AI Strategy

The Four AI Archetypes: Finding Your Place on the AI Adoption Curve

Understanding where you stand on the AI adoption curve is the first step toward meaningful progress. This framework presents four distinct user archetypes that describe how individuals and organisations engage with artificial intelligence.

1. Bystanders

Standing at the periphery of the AI revolution, Bystanders have heard about AI and may have experimented with chatbots, but the technology hasn't resonated with their work. They perceive AI as irrelevant, overhyped, or unreliable.

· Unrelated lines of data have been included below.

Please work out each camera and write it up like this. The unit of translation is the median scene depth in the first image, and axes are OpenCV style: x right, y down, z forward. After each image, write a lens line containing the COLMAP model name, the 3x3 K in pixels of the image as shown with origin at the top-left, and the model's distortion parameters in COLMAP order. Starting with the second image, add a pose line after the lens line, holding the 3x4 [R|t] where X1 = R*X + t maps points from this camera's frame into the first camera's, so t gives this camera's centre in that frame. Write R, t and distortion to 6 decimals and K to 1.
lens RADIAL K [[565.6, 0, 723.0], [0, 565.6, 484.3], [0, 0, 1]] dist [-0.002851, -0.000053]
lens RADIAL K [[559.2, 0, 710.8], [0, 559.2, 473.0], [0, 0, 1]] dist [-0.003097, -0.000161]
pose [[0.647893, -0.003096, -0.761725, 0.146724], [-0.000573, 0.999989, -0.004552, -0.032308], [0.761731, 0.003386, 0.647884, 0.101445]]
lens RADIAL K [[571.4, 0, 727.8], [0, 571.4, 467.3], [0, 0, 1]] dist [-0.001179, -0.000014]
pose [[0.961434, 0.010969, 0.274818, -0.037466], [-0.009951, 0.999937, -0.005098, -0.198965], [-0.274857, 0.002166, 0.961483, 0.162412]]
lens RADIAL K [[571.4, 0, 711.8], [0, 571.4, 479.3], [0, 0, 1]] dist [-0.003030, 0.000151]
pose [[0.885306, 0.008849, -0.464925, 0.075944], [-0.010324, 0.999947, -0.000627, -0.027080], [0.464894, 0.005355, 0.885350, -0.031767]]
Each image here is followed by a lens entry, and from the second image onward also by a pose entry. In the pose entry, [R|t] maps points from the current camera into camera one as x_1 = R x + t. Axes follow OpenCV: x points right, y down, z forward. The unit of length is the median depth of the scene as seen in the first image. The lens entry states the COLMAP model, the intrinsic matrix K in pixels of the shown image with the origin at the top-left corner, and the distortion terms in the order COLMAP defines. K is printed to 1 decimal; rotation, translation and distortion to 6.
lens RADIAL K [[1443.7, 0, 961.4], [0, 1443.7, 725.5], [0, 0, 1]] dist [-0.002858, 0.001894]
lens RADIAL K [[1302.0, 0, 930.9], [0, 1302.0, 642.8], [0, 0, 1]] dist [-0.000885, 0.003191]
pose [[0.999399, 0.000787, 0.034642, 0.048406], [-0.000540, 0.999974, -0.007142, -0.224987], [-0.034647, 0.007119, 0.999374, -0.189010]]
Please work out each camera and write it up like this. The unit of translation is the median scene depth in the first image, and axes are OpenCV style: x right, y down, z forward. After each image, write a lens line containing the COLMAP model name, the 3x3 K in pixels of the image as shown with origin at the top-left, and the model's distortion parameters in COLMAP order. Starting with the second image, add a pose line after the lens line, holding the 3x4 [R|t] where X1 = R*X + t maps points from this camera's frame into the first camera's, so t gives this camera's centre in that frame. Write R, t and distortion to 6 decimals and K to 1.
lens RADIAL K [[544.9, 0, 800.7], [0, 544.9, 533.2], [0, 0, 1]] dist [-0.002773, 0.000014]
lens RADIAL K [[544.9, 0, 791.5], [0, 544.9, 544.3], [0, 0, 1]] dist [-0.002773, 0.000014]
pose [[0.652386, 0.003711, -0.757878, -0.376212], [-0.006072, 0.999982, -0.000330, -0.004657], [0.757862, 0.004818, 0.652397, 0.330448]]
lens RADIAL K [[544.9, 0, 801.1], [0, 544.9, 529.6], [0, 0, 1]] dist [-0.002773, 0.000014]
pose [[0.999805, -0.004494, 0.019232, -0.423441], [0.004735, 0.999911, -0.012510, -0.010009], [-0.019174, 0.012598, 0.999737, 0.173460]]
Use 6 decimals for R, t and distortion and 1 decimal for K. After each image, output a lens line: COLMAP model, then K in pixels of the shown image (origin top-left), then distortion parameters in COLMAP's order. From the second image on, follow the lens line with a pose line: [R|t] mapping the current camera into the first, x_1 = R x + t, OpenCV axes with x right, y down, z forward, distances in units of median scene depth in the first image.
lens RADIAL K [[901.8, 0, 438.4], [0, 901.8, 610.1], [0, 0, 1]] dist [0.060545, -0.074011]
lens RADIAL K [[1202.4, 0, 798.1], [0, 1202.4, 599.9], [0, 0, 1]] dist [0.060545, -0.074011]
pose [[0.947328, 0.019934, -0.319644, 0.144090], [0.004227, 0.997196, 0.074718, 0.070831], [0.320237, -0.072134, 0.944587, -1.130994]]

Their emotional state combines curiosity with skepticism and apprehension. What Bystanders require are concrete use cases that demonstrate AI's relevance to their specific challenges.

2. Conversationalists

Conversationalists engage with platforms like ChatGPT, Claude, Gemini, and Copilot through interactive dialogue. They utilise these tools as brainstorming partners and research assistants for drafting content and answering questions.

However, this interaction remains confined to chat interfaces and remains disconnected from broader workflows. A critical limitation Conversationalists face is recognising that AI systems can appear confident while providing inaccurate information.

3. Automators

Automators design workflows integrating AI as a procedural component. They employ AI to summarise content, translate material, cleanse datasets, and function as FAQ systems.

Rather than relying solely on chat interfaces, they embed AI within tools like Copilot Studio, Make.com, or Zapier. An example involves triggering ChatGPT through Google Sheets to generate draft invoices in accounting software while sending Slack notifications.

4. Orchestrators

Orchestrators deploy AI agents operating proactively without direct human triggering. These agents monitor environments such as email inboxes and autonomously execute tasks like adding action items to to do lists.

Orchestrators manage multiple agents functioning simultaneously, essentially delegating decision-making and execution while maintaining oversight. This represents the highest maturity level where humans focus on strategic direction rather than task execution.

Key Insights

Progression through these stages requires understanding the behavioural markers indicating advancement. Senior leadership must facilitate team movement from lower to higher archetypes.

It's worth noting that AI excels at execution but struggles with creative ideation and strategic questioning. These are domains where human expertise remains irreplaceable.